Subtitles

All your suggestions, requests and ideas for future development
Post Reply
cheesemaker
Posts: 49
Joined: 03 Sep 2012, 10:52

Subtitles

Post by cheesemaker »

Hi there,

I've some movies with VOB-Subtitles (.idx & .sub). My naming scheme looks like this:

Code: Select all

"movieFormat=Filme/{n.upperInitial().space('.')}.({y})/{n.upperInitial().space('.')}.({y}){'.'+fn.file.path.match(/EXTENDED|UNCUT|DIRECTORS.CUT/)}{fn.match(/HOU|H-OU/) ? '.3D.H-OU' : ''}{fn.match(/HSBS|H-SBS/) ? '.3D.H-SBS' : ''}{\".\$ac\"}{\".\$vf\"}{\".\$source\"}{\".\$vc\"}{'.'+fn.file.path.match(/REPACK/)}{\"-\$group\"}{\".\$lang\"}" "ut_label=Movie"
Unfortunately, it looks like Filebot can't recognize the language of the idx files and it also mixes up the according .sub file.

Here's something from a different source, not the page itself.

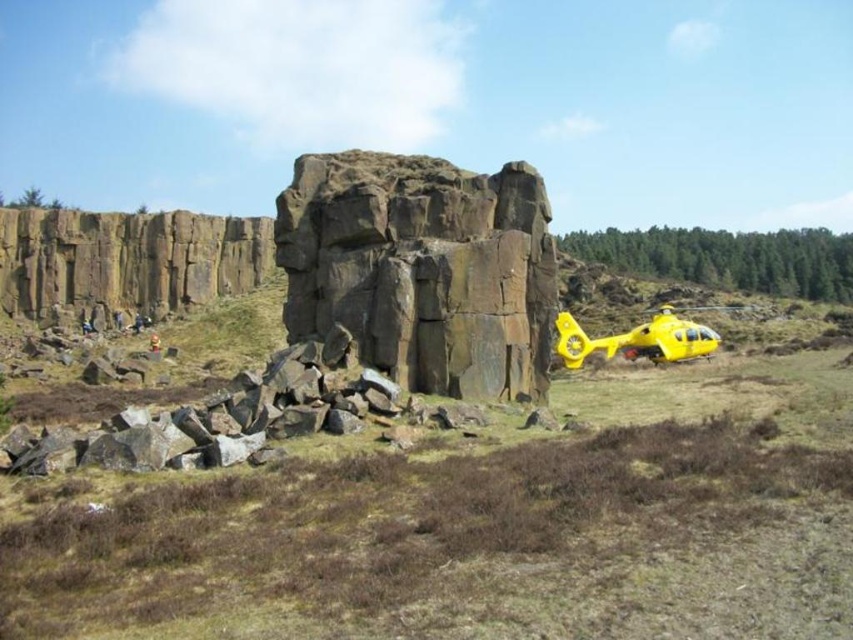
You are a park ranger in this rugged outdoor scene. You need to place a new warning sign between the yellow plastic helicopter at right and the yellow matte helicopter at right. The sign requires a minimum of 20 meters of space between the two helicopters to be safely positioned. Can you confirm if the current distance allows for this?

The yellow plastic helicopter at right is 21.72 meters from the yellow matte helicopter at right. Since 21.72 meters exceeds the required 20 meters, the warning sign can be safely placed between them with the necessary spacing.

You are a photographer planning to capture the dark gray stone rock at center and the yellow matte helicopter at right in a single frame. Based on their sizes in the image, which object should you focus on first if you want to ensure both are in focus?

The dark gray stone rock at center occupies less space than the yellow matte helicopter at right, so you should focus on the yellow matte helicopter at right first since it is larger and will require more precise focusing to ensure both are in focus.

For example an input folder is structured like this:
My.Movie.2014.German.DTS.DL.1080p.BluRay.x264-ReleaseGroup
-- releasegroup-mymovie-1080p.mkv
-- releasegroup-mymovie-1080p.nfo
-- / Sample
-- -- releasegroup-mymovie-1080p-sample.mkv
-- / Subs
-- -- releasegroup-mymovie-1080p-forced.idx
-- -- releasegroup-mymovie-1080p-forced.sub
-- -- releasegroup-mymovie-1080p.idx
-- -- releasegroup-mymovie-1080p.sub

So I've got 2 Problems:
Filebot doesn't recognize (with the {lang} operator) the language of the .idx and the according .sub file.
Filebot doesn't recognize forced subtitles (I tried: fn.match(/forced/) but output is an error).

The output would be:

Code: Select all

[TEST] Rename [/.../releasegroup-mymovie-1080p.mkv] to [/.../My.Movie.(2014).DTS.1080p.BluRay.AVC-ReleaseGroup.mkv]
[TEST] Rename [/.../Subs/releasegroup-mymovie-1080p-forced.idx] to [/.../My.Movie.(2014).DTS.1080p.BluRay.AVC-ReleaseGroup.idx]
[TEST] Rename [/.../Subs/releasegroup-mymovie-1080p.idx] to [/.../My.Movie.(2014).DTS.1080p.BluRay.AVC-ReleaseGroup.idx]
[TEST] Rename [/.../Subs/releasegroup-mymovie-1080p.sub] to [/.../My.Movie.(2014).DTS.1080p.BluRay.AVC-ReleaseGroup.sub]
[TEST] Rename [/.../Subs/releasegroup-mymovie-1080p-forced.sub] to [/.../My.Movie.(2014).DTS.1080p.BluRay.AVC-ReleaseGroup.sub]
Processed 5 files
Done ヾ(@⌒ー⌒@)ノ
So you see, at the end I have only one subtitle left (the forced one), with no language ending (It should be "My.Movie.(2014).DTS.1080p.BluRay.AVC-ReleaseGroup.eng.idx, because sometimes I have more than one language).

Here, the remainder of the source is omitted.